Барабан продолжал издавать отчаянную дробь.

В комнату вбежало несколько пионеров, за ними – еще и еще…

– Спокойно! – кричал белобрысый, продолжая метаться из стороны в сторону. – Не подходить! Это пленные нашего звена, больше никого… Медведи, лисицы… не ввязываться. Это не ваши пленные, это наши, мы их поймали.

В комнату вошел широкоплечий парень в майке, длинных черных брюках, тоже с галстуком.

Белобрысый отдал ему салют и, волнуясь, заговорил:

– Наше звено поймало трех скаутских разведчиков. Они хотели похитить отрядное знамя. Мы их заметили еще на улице. Они совещались у подъезда и все осматривались…

– Выпустите их, – приказал вожатый.


Толпа пионеров раздвинулась. Мальчики вышли из своего угла.

– Продолжай, Вася, – сказал вожатый, оглядывая ребят…

– Они все осматривались, – опять заговорил белобрысый, – потом пошли по лестнице. Мы – с черного хода, наверх. Они заглянули сюда, увидели, что никого нет, обрадовались и вошли, а мы их цап – всех в плен взяли.

– Вы кто? – обратился вожатый к мальчикам.

– Мы никто, – угрюмо ответил Миша. – Зашли посмотреть, что за пионеры такие.

Все рассмеялись. Белобрысый закричал:

– Не сознаются! Это скауты. Я вот этого знаю. – Он ткнул в Славу. – Он у них патрульный.

Слава покраснел.

– Не правда! Я никогда скаутом не был!

– Не был!.. Рассказывай! Я тебя знаю. Мы тебя сколько раз видели… Правда, Сережка?

– Правда, – не моргнув глазом подтвердил мальчик, бивший на барабане тревогу.

– А еще отпирается! – закричал белобрысый. – Я их хорошо знаю. Они на Бронной живут.

– Вот и не правда, – сказал Миша – мы живем на Арбате.

– На Арбате? – удивился вожатый. – Как же вы сюда попали?

– Пришли… Ведь только здесь есть отряд.

– Нет, – сказал вожатый, – не только здесь. У вас в Хамовниках тоже есть отряд, на Гознаке. И Дом пионеров организован на Девичьем поле. Почему вы туда не пошли?

– Да? – смутился Миша. – Мы не знали. Нам сказали, что в Москве только один отряд – ваш.

– Кто сказал?

– Товарищ Журбин.

– Откуда вы его знаете?

– Он у нас в доме живет.

– А-а… – Вожатый дружески улыбнулся. – Я знаю товарища Журбина. Так это он вам сказал? Только наш отряд не единственный. Есть в Сокольниках в железнодорожных мастерских и у вас на Гознаке. А ваши родители где работают?

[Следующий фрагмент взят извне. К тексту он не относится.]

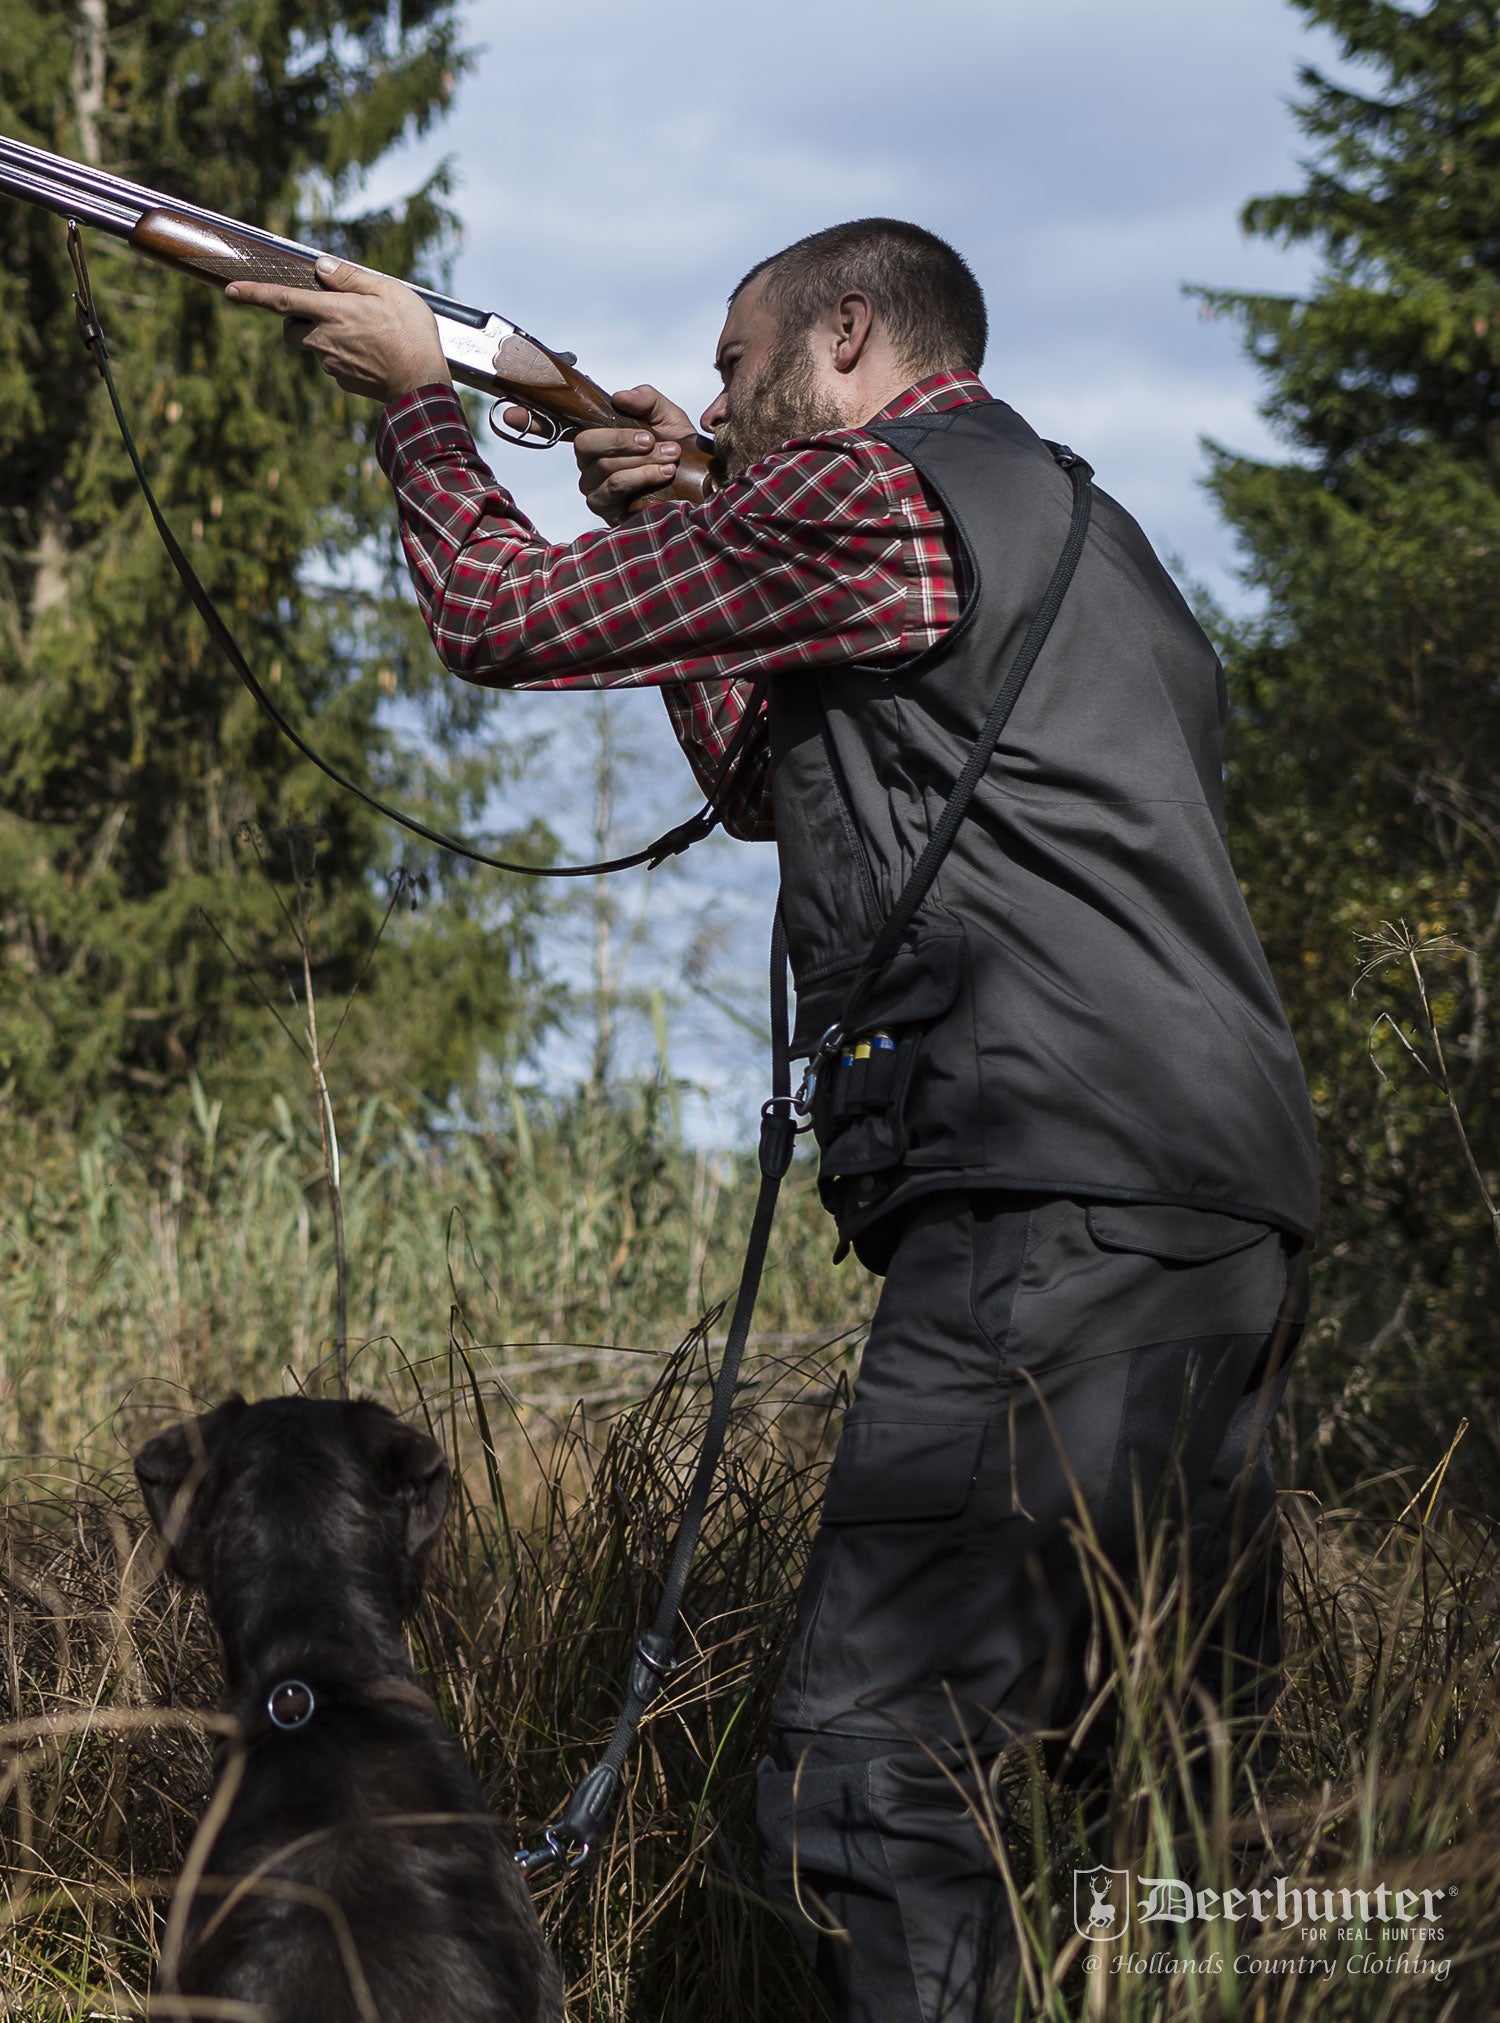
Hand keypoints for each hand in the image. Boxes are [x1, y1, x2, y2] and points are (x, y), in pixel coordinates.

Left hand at [224, 256, 450, 404]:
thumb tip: (322, 267)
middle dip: (295, 321)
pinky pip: (335, 365)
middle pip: (290, 330)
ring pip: (314, 348)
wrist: (422, 385)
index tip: (230, 290)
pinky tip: (372, 355)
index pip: (282, 300)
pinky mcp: (344, 382)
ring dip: (327, 338)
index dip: (253, 294)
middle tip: (324, 313)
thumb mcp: (389, 291)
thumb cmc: (411, 333)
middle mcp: (325, 339)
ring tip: (364, 335)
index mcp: (332, 312)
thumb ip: (351, 278)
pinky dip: (346, 357)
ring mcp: (332, 365)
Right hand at [501, 383, 694, 524]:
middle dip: (619, 439)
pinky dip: (640, 477)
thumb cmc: (679, 450)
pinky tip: (663, 473)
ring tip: (669, 457)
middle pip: (584, 444)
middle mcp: (588, 461)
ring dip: (639, 460)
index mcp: (596, 435)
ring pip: (602, 466)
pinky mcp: (604, 509)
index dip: (530, 418)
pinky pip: (613, 488)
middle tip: (651, 440)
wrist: (701, 486)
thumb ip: (646, 400)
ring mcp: (593, 486)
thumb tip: (620, 396)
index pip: (555, 425)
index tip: (510, 411)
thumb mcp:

– На фабрике Свердлова, – вмешался Генка. – У нас в доме клуб и драмкружок.

– Теперь все понятно, – засмеялся вожатый. – Вышла маленькая ошибка. Наши ребята, по старой памяти, все со скаутами воюют, вот вам и попало. Ничего, сейчас мы это уладим.

Он засвистел в плоский физкультурный свисток. Отряд выстроился вдоль стен, образовав квадрат, в центре которого стоял вожатый и рядом с ним Миша, Генка и Слава.

Мальчики завороженно смотрели на пионеров. Они стояли стройными рядами, по звеньям, с звеньевым флажком на правом фланге.

– Горнист, приветствие! – скомандовал вожатый.

Горн протрубил приветствие.

– Ребята! – сказал вожатый. – К нам пришли гости из Хамовнического района. Они тоже хотят стать пионерами. Попросим их передать ребятам Хамовников наш пламенный пионерский привет.

И пионеры Красной Пресни приветствовали будущих пионеров Хамовников троекратным “ура”.